Süsser: Es war leichter. Die Quereinsteiger haben es immer schon schwergehabt, aber heute ist alles ein bisschen komplexer geworden. Die Gesetzgebung ist komplizierter, die Auflagen sind mehr geworden, und das Rechnerische steht mehr Vordergrund.

prisma: Derzeit wird wieder viel über eine nachhaltigere und gesündere Ernährung diskutiert. Warum ist es so wichtig, dass wir uns auf gesündere Kochmethoden konzentrieren?

Süsser: Um den Planeten zu erhalten.
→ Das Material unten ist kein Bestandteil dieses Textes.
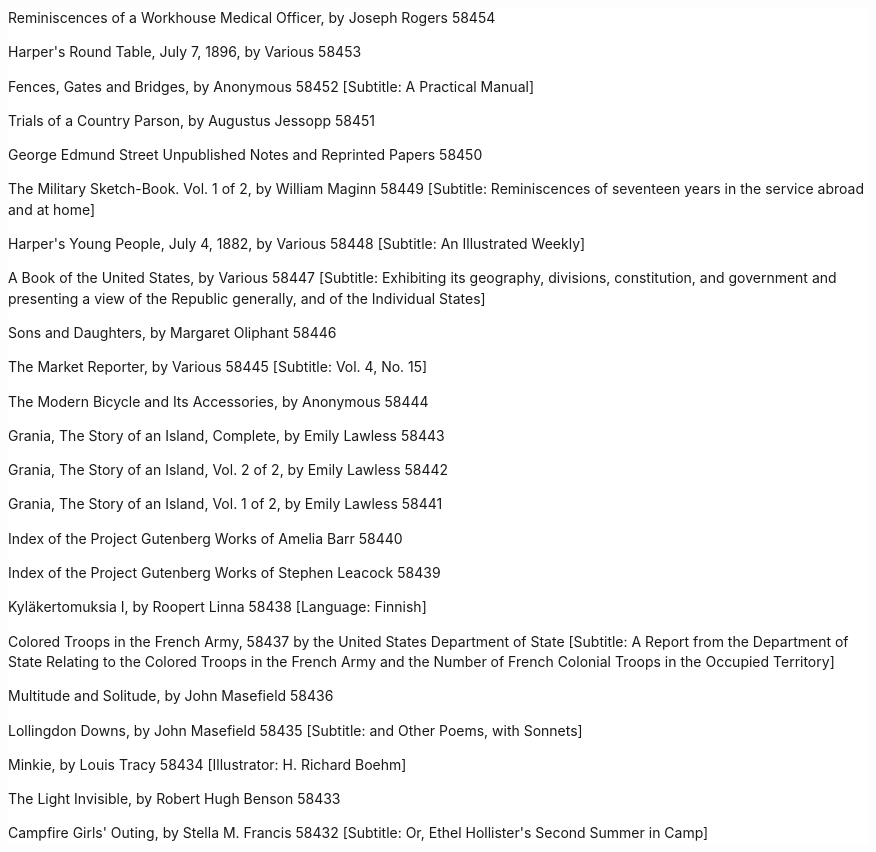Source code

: Reminiscences of a Workhouse Medical Officer, by Joseph Rogers           58454

Harper's Round Table, July 7, 1896, by Various                           58453

Fences, Gates and Bridges, by Anonymous                                  58452
  [Subtitle: A Practical Manual]

Trials of a Country Parson, by Augustus Jessopp                          58451

George Edmund Street Unpublished Notes and Reprinted Papers              58450

The Military Sketch-Book. Vol. 1 of 2, by William Maginn                 58449
  [Subtitle: Reminiscences of seventeen years
   in the service abroad and at home]

Harper's Young People, July 4, 1882, by Various                          58448
  [Subtitle: An Illustrated Weekly]

A Book of the United States, by Various                                  58447
  [Subtitle: Exhibiting its geography, divisions, constitution,
   and government and presenting a view of the Republic
   generally, and of the Individual States]

Sons and Daughters, by Margaret Oliphant                                 58446

The Market Reporter, by Various                                          58445
  [Subtitle: Vol. 4, No. 15]

The Modern Bicycle and Its Accessories, by Anonymous                     58444

Grania, The Story of an Island, Complete, by Emily Lawless               58443

Grania, The Story of an Island, Vol. 2 of 2, by Emily Lawless            58442

Grania, The Story of an Island, Vol. 1 of 2, by Emily Lawless            58441

Index of the Project Gutenberg Works of Amelia Barr                      58440

Index of the Project Gutenberg Works of Stephen Leacock                  58439

Kyläkertomuksia I, by Roopert Linna                                      58438
  [Language: Finnish]

Colored Troops in the French Army,                                       58437
  by the United States Department of State
  [Subtitle: A Report from the Department of State
   Relating to the Colored Troops in the French Army
   and the Number of French Colonial Troops in the
   Occupied Territory]

Multitude and Solitude, by John Masefield                                58436

Lollingdon Downs, by John Masefield                                      58435
  [Subtitle: and Other Poems, with Sonnets]

Minkie, by Louis Tracy                                                   58434
  [Illustrator: H. Richard Boehm]

The Light Invisible, by Robert Hugh Benson                               58433

Campfire Girls' Outing, by Stella M. Francis                             58432
  [Subtitle: Or, Ethel Hollister's Second Summer in Camp]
Wir stellen immer nur den eigenen Körper in den Vordergrund, aber es geht auch um den Planeten. Nachhaltigkeit ist wichtig, um auf diesem Planeten, auf dem wir für eine kurze Zeit nur Gast sind, die Ressourcen zu schonen. Da muss auch jeder mithelfen.

prisma: Werden wir in Zukunft mehr auf Nahrungsmittelqualität und nachhaltige Ernährung achten?

Süsser: Ich finde, dass wir tatsächlich auf einem guten Weg sind. Der Kunde, der essen geht, muss sich umstellen, und dazu ist er tatsächlich immer mehr bereit. Aber man muss auch realistisch bleiben: Es gibt viel Armut, nicht jeder kann sich alles leisten. Menschen, die mit 1200 Euro klarkommen müssen, kann man nicht vorschreiben, dass sie jetzt Biofleisch kaufen sollen. Das können sie nämlich einfach nicht bezahlen und damit grenzen wir sie aus.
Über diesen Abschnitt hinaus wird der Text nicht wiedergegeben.